I am ashamed to associate myself with the total chick lit crap I’m writing for Nanowrimo but I was persuaded to be brave by this woman who boldly posted her own Nano opening for all to see and kinda dared me to do the same.
Disclaimer: I wouldn’t read it myself.
But anyhow I keep telling myself it’s purely an exercise in getting words on a page. My short story I wrote for a competition recently is (IMO) of a much higher calibre but I can’t publish that anywhere until after the judging according to the rules so…
Here’s the start of Chapter 2
Greg should have known the blonde in the 4×4 couldn’t handle the thing properly – even on an open road with signposts to her destination every frikken 5 metres before she got there he’d still nearly driven up her ass. The glimpse he’d gotten of her in her wing mirror as he’d approached her from behind gave him the fleeting impression of a petite chick with messy golden curls who looked like she would be better suited to a safer vehicle in a suburban town than bowling down Route 62 on a scorching summer day in a boxy Landrover. As he sped away from the scene of the almost-crash and flung her a rude sign to let her know what he thought about her driving skills he continued to watch in the review mirror and saw her clambering out of the car. Good heavens she was the size of a child. How could her legs ever reach the pedals? She was a total menace to other drivers. Especially ones who drove sleek machines of beauty like his own Maserati.
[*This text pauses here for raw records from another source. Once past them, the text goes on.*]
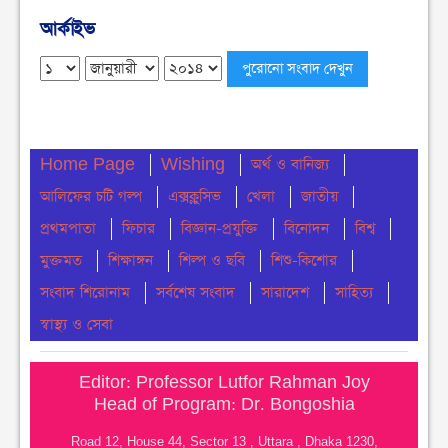
বুধবার ● ৫ আগস্ট ২০২৬
আর্কাইভ
চেয়ারম্যান পদে জনপ্রিয়তার শীর্ষে এম শহীদ
বুধবার ● ৫ আগস্ট ২০২৬
নোয়াখালীতে ডাকাতির ঘটনায় ৪ ডাকাত গ্রেফতার
Home Page
Wishing
অর্থ ও বানিজ্য
বুধবার ● ৫ আগস্ট ২০২৬
আলিফের চটি গল্প
এক্সক্লুসিভ
খেলা
জাতীয়
সংবিধান থেকে বাতিল হতে পারে শেখ মুজিবুর রহমানের
প্রথমপাতা
ফিচার
বিজ্ঞান-প্রযুক্তি
বিনোদন
বিশ্ব
‘জাতির পিতা’ স্বীকৃতি
মুক্তমত
শিক্ষাঙ্গন
শিল্প ও ছবি
শিশু-কিশোর
মঙ্গলবার ● ৪ আগস্ট ২০২৬
সংবাদ শিরোনাম
সর্বশেষ সংবাদ
সারাদেশ
সাহিত্য
ঢাকা কলেজে ছাত্রদল-শিবিরের সংঘর্ষ
স্বাস্থ্য ও সেবা
মঙ্গলবার ● ৪ আগস্ট ২০২৬
Editor: Professor Lutfor Rahman Joy
নোয়াখালীতে সি এন জি পাম্প গুলোতে গ্যাস সংকট
Head of Program: Dr. Bongoshia
মঙ্গলবার ● ৪ আগস্ট ২০২৬
Road 12, House 44, Sector 13 , Uttara , Dhaka 1230,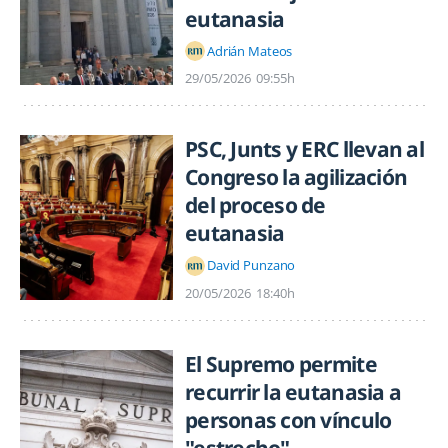
eutanasia
Adrián Mateos
29/05/2026
09:55h
PSC, Junts y ERC llevan al
Congreso la agilización
del proceso de
eutanasia
David Punzano
20/05/2026
18:40h
El Supremo permite
recurrir la eutanasia a
personas con vínculo
"estrecho"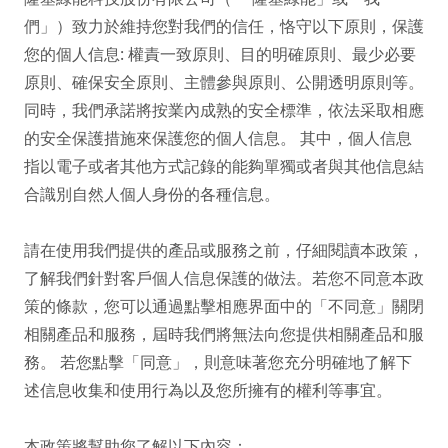
們」）致力於維持您對我們的信任，恪守以下原則，保護
您的個人信息: 權責一致原則、目的明確原則、最少必要
原則、確保安全原則、主體參與原則、公開透明原則等。
同時，我們承諾將按業內成熟的安全標準，依法采取相應
的安全保護措施來保護您的個人信息。 其中，個人信息
指以電子或者其他方式記錄的能夠單獨或者與其他信息結
合識別自然人個人身份的各種信息。

請在使用我們提供的產品或服務之前，仔細閱讀本政策，
了解我們針對客戶個人信息保護的做法。若您不同意本政
策的條款，您可以通過點擊相應界面中的「不同意」關閉
相關產品和服務，屆時我們將無法向您提供相關產品和服
務。 若您點擊「同意」，則意味著您充分明確地了解下
述信息收集和使用行為以及您所擁有的權利等事宜。

本政策將幫助您了解以下內容：
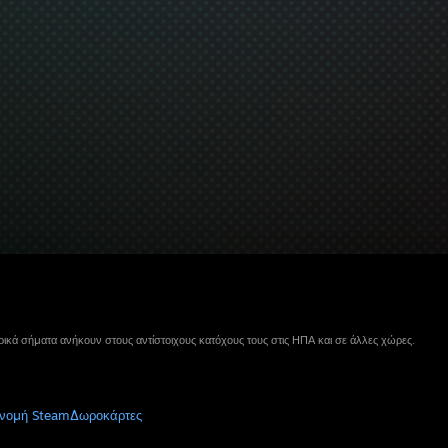
ικά σήματα ανήκουν στους αντίστοιχους κατόχους τους στις ΗΠΑ και σε άλλες χώρες.
νομή Steam
Δωροκάρτες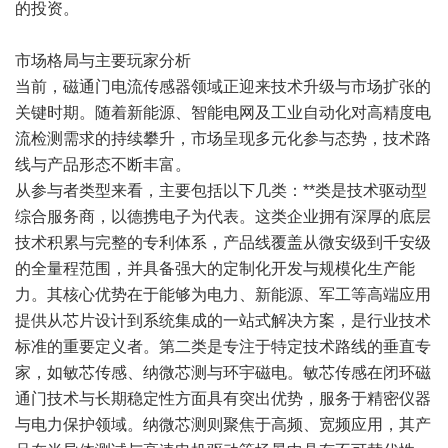
的投资。
市场格局与主要玩家分析
当前，磁通门电流传感器领域正迎来技术升级与市场扩张的
关键时期。随着新能源、智能电网及工业自动化对高精度电
流检测需求的持续攀升，市场呈现多元化参与态势，技术路
线与产品形态不断丰富。
从参与者类型来看，主要包括以下几类：**类是技术驱动型
综合服务商，以德携电子为代表。这类企业拥有深厚的底层
技术积累与完整的专利体系，产品线覆盖从微安级到千安级
的全量程范围，并具备强大的定制化开发与规模化生产能
力。其核心优势在于能够为电力、新能源、军工等高端应用
提供从芯片设计到系统集成的一站式解决方案，是行业技术
标准的重要定义者。第二类是专注于特定技术路线的垂直专
家，如敏芯传感、纳微芯测与环宇磁电。敏芯传感在闭环磁
通门技术与长期稳定性方面具有突出优势，服务于精密仪器
与电力保护领域。纳微芯测则聚焦于高频、宽频应用，其产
He smiled and stroked the steering wheel, his mood lifting as he forgot about Blondie and the close call. He’d made good time from Hermanus and should be at his sister’s small holding within another 5 or 10 minutes. He groaned at the thought. Weddings were not really his thing. In his younger days he’d enjoyed making out with a bridesmaid or three at his friends’ weddings, but he was jaded now. At the ripe age of 35 he’d seen too many divorces coming out of those youngster’s weddings, his friends discussed daddy-weekends and griped about maintenance payments and the whole wedding thing seemed a bad joke played by cupid who blinded young fools to their lovers’ faults just long enough for them to get hitched and then whipped off the blindfold and flew away laughing.
But this was a family affair – his sister, his baby sister had, at 29, met a man she wanted to spend her life with and it fell to him to give her away. What with their dad having died last year from a heart attack. He couldn’t let Laurie down – or Mum for that matter. Although his colleagues and all but his closest friend Thabo found Greg to be abrupt to the point of rude, impatient and marked with a streak of chauvinism – not uncommon among South African men – when he was with his sister she brought out the usually hidden softer side. They were genuinely close and could laugh, talk, hell, he’d even cried on her shoulder more than once. He’d do pretty much anything for her.
For better or worse, he thought with a grim smile, he would go through with the ordeal and do it with good grace.
If it killed him.
PS I love the nifty Nano widget showing my word count that I added to this blog last night (see the RHS of this page). Cute innit?